- [Exercise aim] The reply should consist of one number, which is how many lines in the material below contain "renderer".

+++ Record excerpts

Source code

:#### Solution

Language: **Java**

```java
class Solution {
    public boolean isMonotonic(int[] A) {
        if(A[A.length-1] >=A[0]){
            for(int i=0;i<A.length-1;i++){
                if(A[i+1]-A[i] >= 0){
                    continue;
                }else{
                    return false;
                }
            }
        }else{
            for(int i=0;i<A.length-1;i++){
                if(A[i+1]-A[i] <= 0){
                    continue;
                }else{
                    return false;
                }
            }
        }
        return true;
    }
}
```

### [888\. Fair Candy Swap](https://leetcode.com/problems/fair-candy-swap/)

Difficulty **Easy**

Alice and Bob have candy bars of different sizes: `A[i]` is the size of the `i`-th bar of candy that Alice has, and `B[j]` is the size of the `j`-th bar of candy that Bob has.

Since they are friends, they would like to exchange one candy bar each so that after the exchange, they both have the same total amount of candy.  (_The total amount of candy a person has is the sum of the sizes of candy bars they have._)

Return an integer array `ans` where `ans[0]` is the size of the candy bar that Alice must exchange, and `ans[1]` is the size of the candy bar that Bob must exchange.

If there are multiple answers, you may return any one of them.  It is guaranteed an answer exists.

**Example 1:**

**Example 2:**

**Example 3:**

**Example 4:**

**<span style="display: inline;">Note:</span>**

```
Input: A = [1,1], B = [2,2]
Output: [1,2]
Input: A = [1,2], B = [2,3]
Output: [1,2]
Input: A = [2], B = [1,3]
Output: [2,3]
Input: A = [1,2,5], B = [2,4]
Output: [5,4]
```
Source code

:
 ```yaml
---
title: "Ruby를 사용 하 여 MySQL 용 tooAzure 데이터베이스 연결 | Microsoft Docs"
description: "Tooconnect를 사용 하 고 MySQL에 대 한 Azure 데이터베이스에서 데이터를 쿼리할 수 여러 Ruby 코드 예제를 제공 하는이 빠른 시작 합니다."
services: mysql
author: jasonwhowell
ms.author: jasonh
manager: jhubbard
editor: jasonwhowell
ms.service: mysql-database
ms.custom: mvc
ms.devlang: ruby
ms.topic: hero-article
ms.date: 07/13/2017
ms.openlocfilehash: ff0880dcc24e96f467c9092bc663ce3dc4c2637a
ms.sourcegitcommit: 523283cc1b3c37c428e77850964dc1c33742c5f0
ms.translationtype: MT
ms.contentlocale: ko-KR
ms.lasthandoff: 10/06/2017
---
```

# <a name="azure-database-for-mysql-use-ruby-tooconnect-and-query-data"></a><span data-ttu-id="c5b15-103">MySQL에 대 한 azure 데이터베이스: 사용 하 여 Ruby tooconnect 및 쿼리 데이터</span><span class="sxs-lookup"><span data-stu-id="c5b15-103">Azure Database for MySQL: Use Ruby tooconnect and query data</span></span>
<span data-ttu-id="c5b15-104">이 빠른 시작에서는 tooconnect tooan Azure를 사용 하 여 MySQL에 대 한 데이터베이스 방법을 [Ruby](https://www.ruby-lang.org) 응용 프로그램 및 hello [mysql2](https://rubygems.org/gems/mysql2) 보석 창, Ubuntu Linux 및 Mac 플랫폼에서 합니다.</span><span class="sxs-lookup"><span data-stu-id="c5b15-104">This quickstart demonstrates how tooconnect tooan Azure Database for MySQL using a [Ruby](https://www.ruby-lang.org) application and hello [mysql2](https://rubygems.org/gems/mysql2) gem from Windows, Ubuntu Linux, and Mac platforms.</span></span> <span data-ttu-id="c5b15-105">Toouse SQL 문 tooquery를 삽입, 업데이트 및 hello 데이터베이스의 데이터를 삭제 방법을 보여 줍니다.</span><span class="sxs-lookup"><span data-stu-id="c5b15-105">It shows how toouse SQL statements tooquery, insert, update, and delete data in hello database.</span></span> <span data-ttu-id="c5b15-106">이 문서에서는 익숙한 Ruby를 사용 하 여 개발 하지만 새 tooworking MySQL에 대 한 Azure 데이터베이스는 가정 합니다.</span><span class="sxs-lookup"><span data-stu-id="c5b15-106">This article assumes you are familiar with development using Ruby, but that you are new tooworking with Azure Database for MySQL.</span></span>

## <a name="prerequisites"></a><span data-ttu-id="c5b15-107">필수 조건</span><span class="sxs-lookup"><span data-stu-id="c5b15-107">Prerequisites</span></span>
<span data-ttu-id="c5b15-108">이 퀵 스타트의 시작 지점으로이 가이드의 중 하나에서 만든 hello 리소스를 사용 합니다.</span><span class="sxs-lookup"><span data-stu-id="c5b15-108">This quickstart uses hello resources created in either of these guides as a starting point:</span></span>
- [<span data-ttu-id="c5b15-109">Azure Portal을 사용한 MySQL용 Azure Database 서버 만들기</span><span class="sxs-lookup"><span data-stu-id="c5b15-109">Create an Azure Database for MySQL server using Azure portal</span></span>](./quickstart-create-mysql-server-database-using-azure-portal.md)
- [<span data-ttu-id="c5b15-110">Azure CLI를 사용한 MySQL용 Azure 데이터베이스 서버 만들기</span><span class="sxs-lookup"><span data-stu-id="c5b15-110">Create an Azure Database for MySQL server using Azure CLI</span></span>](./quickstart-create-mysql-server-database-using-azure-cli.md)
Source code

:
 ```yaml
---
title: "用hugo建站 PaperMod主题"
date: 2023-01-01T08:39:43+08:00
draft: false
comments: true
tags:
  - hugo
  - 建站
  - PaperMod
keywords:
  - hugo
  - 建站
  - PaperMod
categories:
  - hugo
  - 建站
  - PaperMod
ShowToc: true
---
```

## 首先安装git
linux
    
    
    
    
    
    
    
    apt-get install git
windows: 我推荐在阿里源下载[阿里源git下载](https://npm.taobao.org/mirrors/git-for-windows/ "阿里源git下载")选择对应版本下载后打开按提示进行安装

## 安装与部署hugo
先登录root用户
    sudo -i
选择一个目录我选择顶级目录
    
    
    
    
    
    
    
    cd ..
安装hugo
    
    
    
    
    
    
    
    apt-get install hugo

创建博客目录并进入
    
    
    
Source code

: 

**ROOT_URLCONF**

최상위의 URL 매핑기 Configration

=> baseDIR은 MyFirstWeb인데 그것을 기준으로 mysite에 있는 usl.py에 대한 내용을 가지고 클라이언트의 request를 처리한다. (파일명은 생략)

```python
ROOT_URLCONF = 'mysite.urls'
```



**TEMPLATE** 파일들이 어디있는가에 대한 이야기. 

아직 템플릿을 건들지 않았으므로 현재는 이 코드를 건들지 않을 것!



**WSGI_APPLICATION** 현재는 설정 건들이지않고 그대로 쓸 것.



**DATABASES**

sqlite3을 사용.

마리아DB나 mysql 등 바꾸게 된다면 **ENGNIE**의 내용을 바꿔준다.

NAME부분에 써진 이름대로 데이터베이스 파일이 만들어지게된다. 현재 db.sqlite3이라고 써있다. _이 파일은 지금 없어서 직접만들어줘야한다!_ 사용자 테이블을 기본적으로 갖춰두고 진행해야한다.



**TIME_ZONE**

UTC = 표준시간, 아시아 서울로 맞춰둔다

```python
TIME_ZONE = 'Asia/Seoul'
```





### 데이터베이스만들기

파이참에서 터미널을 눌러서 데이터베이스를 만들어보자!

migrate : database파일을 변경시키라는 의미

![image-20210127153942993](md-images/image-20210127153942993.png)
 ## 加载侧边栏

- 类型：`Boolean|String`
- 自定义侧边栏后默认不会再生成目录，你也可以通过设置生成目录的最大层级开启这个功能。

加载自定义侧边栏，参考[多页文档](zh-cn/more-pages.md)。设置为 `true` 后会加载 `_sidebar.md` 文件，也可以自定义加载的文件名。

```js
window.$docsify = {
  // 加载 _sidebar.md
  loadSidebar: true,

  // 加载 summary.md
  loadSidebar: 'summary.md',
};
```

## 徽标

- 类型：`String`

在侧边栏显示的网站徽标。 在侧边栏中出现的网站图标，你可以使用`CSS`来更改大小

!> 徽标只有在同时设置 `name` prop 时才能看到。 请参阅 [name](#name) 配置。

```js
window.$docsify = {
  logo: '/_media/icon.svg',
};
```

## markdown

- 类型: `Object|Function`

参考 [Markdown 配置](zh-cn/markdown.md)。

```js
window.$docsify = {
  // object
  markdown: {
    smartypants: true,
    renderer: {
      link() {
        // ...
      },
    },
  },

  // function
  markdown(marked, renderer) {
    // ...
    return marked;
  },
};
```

++++++

- [Response] 2